The regulatory function of umbilical cord blood CD4(+) CD25(+) T cells stimulated with anti-CD3/anti-CD28 and exogenous interleukin (IL)-2 or IL-15.

The abundance of CD4(+) CD25(+) regulatory T cells in umbilical cord blood (UCB) might contribute to the decreased severity of graft-vs.-host disease (GVHD) for UCB transplantation. This study aims to characterize the phenotypes and suppressive function of UCB CD4(+) CD25(+) T cells under the influence of anti-CD3/anti-CD28 (CD3/CD28) and exogenous interleukin (IL)-2 or IL-15. Higher percentages of CD4(+) CD25(high) and FoxP3(+) cells were detected in UCB compared to their adult counterparts.

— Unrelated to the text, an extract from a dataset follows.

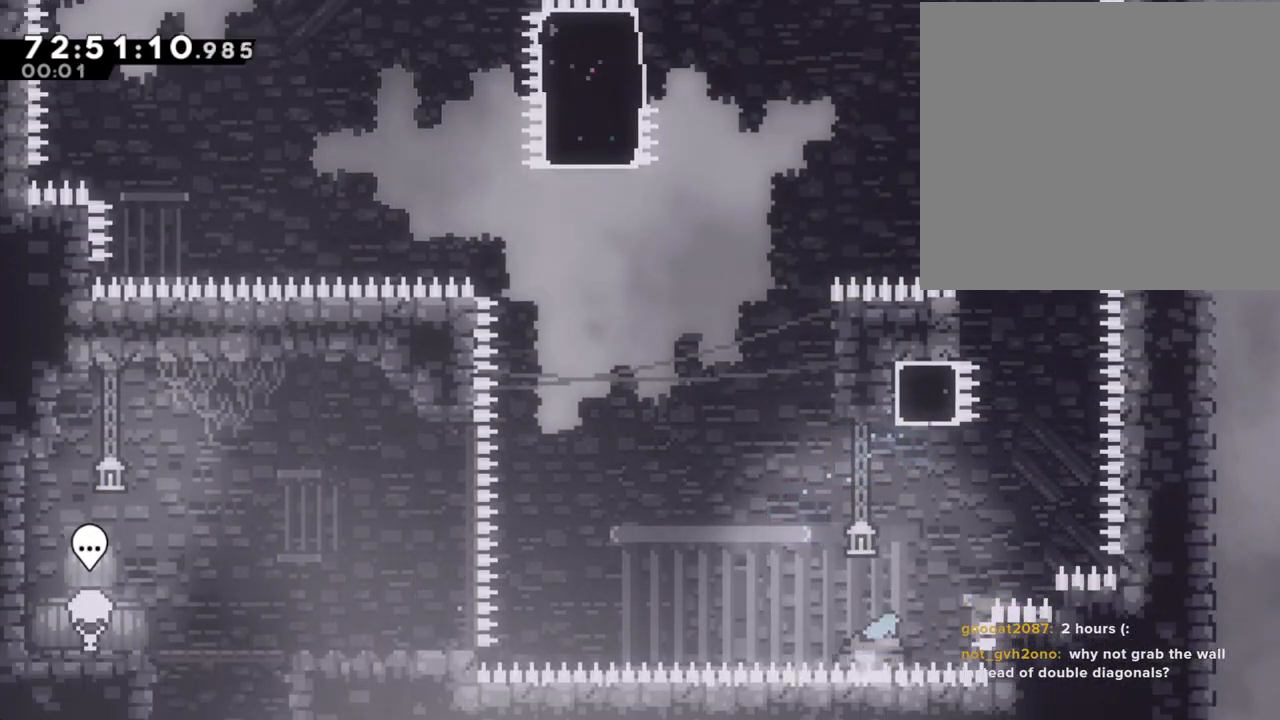
{"buttons": [], "left_stick": "center", "right_stick": "center", "events": [[17, "left_stick", "center"], [50, "A", "down"], [151, "A", "up"], [235, "A", "down"], [318, "A", "up"]]}
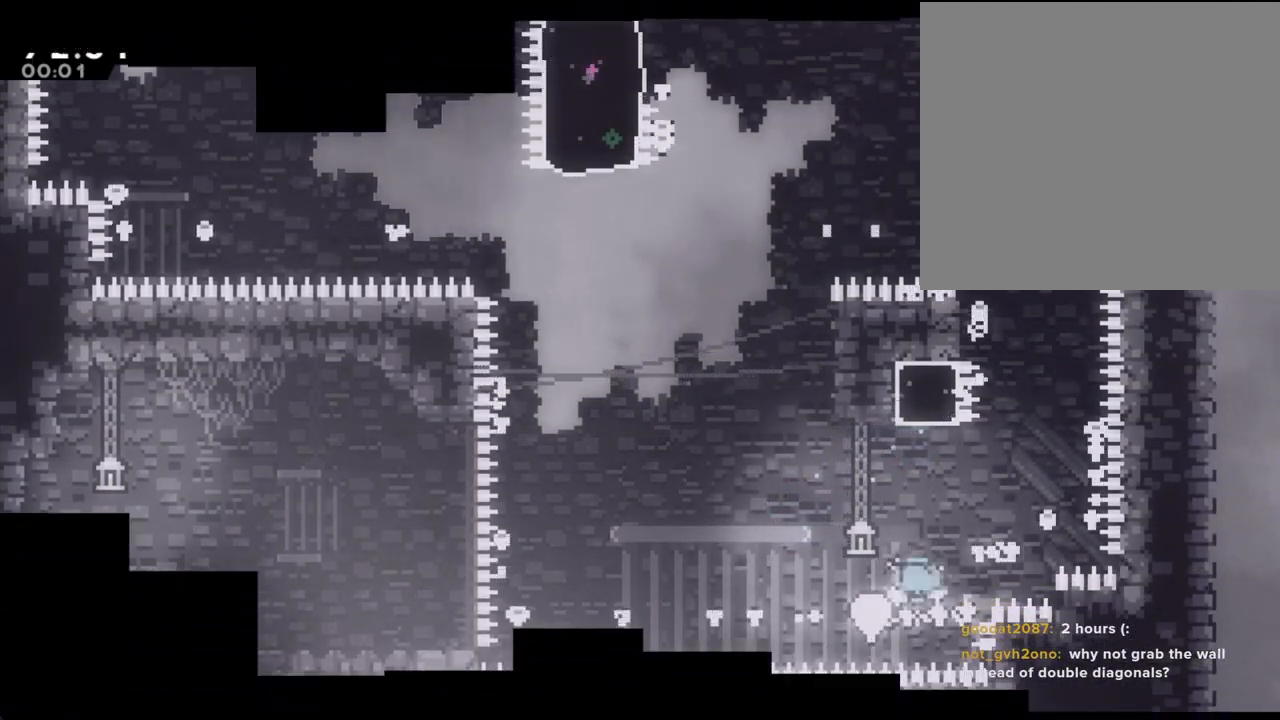
{"buttons": [], "left_stick": "center", "right_stick": "center", "events": []}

IL-15 was as effective as IL-2 in enhancing the proliferation of CD3/CD28 stimulated UCB CD4(+) CD25(+) T cells. Phenotypically, IL-2/IL-15-stimulated UCB CD4(+) CD25(+) T cells expressed higher level of CTLA-4, GITR, membrane bound transforming growth factor-beta (mTGF-beta), and especially Foxp-3 than controls. IL-2/IL-15-stimulated UCB CD4(+) CD25(+) T cells also produced much higher IL-10 and TGF-beta than controls; while IL-2/IL-15-stimulated UCB CD4(+) CD25(-) T cells showed increased TGF-beta, but not IL-10 production. IL-2/IL-15-cultured UCB CD4(+) CD25(+) T cells showed comparable suppressor activity on allogeneic adult CD4(+) T-cell proliferation compared to controls, partly through a contact-dependent fashion. Taken together, IL-2/IL-15-stimulated UCB CD4(+) CD25(+) T cells show distinct regulatory T-cell phenotypic and functional features, and may be applied for the alleviation of GVHD severity following UCB transplantation.